Grace's Guide is the leading source of historical information on industry and manufacturing in Britain. This web publication contains 142,033 pages of information and 227,610 images on early companies, their products and the people who designed and built them.
Edward Mackenzie (1811-1880)
Brother of William Mackenzie
1880 Obituary 
Mr. Edward Mackenzie, of Fawley-court, Henley-on-Thames, has passed away at the age of 70. He had a severe paralytic seizure about four years ago, but he recovered from this, and was in the enjoyment of good health until three weeks ago; upon returning from his estates in Scotland, he was visited with a renewal of the seizure. His system had been too much shaken to resist this second attack, which ended fatally on Monday last.
He was the youngest son of the late Mr. Alexander Mackenzie, C.E., of Fairburn, in Ross-shire, and was twice married; first, to a Miss Dalziel, of the Craigs, County Dumfries; and secondly, to Miss Ellen Mullett, who survives him.
He leaves behind him a colossal fortune, made as a civil engineer and contractor. He was a man of mark in connexion with his elder brother, the late Mr. William Mackenzie, and the late Mr. Brassey, in the early and palmy days of the railways, they being the contractors for gigantic works in France and England. They were all men of great administrative powers.

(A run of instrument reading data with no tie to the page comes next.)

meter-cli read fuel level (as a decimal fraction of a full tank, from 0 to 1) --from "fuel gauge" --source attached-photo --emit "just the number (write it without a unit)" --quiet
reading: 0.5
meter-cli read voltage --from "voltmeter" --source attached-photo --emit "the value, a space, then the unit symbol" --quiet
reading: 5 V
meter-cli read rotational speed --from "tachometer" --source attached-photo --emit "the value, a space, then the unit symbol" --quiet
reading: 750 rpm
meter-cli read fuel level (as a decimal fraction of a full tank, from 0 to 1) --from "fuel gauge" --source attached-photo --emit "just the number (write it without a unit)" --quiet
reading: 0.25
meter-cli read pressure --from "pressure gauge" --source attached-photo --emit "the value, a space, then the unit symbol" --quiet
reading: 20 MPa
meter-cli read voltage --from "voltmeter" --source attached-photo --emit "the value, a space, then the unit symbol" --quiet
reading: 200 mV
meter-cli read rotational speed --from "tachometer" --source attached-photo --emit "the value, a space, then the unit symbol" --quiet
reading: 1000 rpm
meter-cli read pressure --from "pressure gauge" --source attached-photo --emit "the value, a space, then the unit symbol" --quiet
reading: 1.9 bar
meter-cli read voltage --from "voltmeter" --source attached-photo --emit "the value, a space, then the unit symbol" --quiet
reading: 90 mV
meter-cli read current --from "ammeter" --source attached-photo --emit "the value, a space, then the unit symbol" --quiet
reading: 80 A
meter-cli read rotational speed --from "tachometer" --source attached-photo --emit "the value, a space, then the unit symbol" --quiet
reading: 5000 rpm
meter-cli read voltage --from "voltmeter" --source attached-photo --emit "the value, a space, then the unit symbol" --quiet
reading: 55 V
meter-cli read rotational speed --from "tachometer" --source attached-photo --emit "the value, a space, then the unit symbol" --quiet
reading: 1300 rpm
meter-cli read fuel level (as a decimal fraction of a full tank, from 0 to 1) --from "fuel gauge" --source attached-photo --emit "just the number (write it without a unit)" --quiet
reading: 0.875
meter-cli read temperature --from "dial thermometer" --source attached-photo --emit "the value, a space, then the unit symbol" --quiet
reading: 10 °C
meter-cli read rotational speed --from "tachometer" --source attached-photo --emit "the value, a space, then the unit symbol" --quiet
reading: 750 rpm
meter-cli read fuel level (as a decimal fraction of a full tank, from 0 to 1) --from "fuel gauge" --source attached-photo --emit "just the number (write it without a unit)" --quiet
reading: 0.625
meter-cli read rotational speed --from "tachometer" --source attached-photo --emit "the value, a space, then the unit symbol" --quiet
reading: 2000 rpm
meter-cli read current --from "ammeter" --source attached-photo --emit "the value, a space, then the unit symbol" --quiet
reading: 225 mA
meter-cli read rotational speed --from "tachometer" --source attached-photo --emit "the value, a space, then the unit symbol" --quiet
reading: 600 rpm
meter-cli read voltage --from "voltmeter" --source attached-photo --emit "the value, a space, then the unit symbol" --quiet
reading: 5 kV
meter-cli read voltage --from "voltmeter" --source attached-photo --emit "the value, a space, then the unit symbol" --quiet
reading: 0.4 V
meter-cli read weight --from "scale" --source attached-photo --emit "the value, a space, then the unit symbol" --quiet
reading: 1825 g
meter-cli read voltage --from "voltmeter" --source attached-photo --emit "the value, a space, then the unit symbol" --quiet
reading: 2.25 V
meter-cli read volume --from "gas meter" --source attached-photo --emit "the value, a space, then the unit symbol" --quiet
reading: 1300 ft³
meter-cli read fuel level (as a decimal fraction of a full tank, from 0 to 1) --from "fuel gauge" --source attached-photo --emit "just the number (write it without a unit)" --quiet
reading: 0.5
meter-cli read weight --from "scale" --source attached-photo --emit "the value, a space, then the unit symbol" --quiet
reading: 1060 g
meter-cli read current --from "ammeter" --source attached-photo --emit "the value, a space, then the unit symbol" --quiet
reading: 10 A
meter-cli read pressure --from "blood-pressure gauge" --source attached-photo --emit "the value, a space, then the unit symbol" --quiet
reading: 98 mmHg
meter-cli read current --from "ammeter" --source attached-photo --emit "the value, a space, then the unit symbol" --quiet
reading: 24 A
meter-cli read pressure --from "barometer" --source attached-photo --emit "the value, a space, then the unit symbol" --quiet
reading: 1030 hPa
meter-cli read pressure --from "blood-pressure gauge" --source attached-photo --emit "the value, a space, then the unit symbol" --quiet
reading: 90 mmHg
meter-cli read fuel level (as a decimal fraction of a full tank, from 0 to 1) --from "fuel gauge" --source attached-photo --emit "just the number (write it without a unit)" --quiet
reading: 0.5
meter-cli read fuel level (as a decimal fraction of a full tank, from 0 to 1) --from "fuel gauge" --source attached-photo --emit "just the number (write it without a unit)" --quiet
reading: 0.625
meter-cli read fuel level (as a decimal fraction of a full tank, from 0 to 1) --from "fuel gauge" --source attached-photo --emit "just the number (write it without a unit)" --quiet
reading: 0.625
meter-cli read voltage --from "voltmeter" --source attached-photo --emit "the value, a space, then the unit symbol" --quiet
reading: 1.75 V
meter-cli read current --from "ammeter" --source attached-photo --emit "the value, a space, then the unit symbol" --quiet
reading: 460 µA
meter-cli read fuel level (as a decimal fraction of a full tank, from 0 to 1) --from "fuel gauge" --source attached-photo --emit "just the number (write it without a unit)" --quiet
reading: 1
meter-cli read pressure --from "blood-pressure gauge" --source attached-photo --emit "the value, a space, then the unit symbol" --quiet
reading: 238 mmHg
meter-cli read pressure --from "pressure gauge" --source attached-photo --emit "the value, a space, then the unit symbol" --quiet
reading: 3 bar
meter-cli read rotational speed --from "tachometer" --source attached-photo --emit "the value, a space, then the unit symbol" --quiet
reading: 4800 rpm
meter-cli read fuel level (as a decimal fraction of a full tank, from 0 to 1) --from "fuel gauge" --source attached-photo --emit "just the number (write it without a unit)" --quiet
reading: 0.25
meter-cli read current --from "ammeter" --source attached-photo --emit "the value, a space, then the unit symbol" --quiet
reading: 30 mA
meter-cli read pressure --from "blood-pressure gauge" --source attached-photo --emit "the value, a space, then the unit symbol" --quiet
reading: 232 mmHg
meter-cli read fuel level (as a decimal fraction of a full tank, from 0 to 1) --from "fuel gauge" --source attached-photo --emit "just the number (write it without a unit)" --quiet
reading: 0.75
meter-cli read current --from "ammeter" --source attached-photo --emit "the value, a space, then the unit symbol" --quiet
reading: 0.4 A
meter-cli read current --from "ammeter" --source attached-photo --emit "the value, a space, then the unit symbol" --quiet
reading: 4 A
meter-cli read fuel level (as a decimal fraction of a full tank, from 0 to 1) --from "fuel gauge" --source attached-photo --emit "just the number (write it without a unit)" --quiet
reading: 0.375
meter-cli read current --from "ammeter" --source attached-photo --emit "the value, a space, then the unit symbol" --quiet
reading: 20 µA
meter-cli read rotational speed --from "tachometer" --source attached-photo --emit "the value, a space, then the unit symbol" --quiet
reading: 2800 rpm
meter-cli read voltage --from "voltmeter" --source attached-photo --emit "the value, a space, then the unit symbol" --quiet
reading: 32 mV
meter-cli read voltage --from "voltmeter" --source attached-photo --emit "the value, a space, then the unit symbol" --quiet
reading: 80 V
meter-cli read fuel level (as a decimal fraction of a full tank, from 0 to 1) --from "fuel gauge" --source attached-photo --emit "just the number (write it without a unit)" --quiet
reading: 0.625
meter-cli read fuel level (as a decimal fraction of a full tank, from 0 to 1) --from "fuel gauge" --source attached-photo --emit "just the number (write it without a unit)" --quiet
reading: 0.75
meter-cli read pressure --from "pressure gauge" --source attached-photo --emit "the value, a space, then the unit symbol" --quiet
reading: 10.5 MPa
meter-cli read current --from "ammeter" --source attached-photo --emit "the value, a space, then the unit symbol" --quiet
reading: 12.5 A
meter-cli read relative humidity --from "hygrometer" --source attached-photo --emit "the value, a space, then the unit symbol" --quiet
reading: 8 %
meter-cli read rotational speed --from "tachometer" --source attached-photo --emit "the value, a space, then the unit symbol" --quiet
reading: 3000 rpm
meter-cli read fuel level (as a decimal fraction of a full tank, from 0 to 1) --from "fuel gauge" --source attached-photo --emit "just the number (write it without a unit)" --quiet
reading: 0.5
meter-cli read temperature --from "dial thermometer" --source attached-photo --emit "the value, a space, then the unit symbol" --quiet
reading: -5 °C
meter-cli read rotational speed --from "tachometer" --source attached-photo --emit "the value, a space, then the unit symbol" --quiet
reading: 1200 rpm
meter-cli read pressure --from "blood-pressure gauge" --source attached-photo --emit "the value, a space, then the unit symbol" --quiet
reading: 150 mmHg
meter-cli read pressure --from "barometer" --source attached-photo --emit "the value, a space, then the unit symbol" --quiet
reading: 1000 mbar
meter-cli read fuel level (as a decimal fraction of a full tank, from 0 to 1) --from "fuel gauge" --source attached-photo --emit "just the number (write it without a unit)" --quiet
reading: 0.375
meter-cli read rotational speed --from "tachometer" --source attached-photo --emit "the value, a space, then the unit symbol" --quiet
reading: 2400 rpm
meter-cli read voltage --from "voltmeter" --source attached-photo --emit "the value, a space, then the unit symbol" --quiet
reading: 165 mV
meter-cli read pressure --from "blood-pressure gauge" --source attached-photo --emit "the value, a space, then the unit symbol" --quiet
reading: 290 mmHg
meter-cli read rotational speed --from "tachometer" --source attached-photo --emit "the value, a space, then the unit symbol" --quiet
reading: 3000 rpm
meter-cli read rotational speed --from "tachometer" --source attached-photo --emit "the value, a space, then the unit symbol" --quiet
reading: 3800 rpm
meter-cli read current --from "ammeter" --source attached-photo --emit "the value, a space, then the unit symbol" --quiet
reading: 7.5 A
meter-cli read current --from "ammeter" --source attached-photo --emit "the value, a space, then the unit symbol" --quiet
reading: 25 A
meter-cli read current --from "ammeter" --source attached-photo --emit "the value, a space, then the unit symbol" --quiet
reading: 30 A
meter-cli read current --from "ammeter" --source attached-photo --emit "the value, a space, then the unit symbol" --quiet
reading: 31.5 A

Mr. Mackenzie lived for a quarter of a century at Fawley-court, which estate he purchased on retiring from business. The house abounds with valuable paintings and works of art; it was built by Sir Christopher Wren after the demolition of the former mansion during the great rebellion. Mr. Edward Mackenzie was a magistrate and deputy-lieutenant of the county of Oxford, and served the office of high sheriff of that county in 1862-3.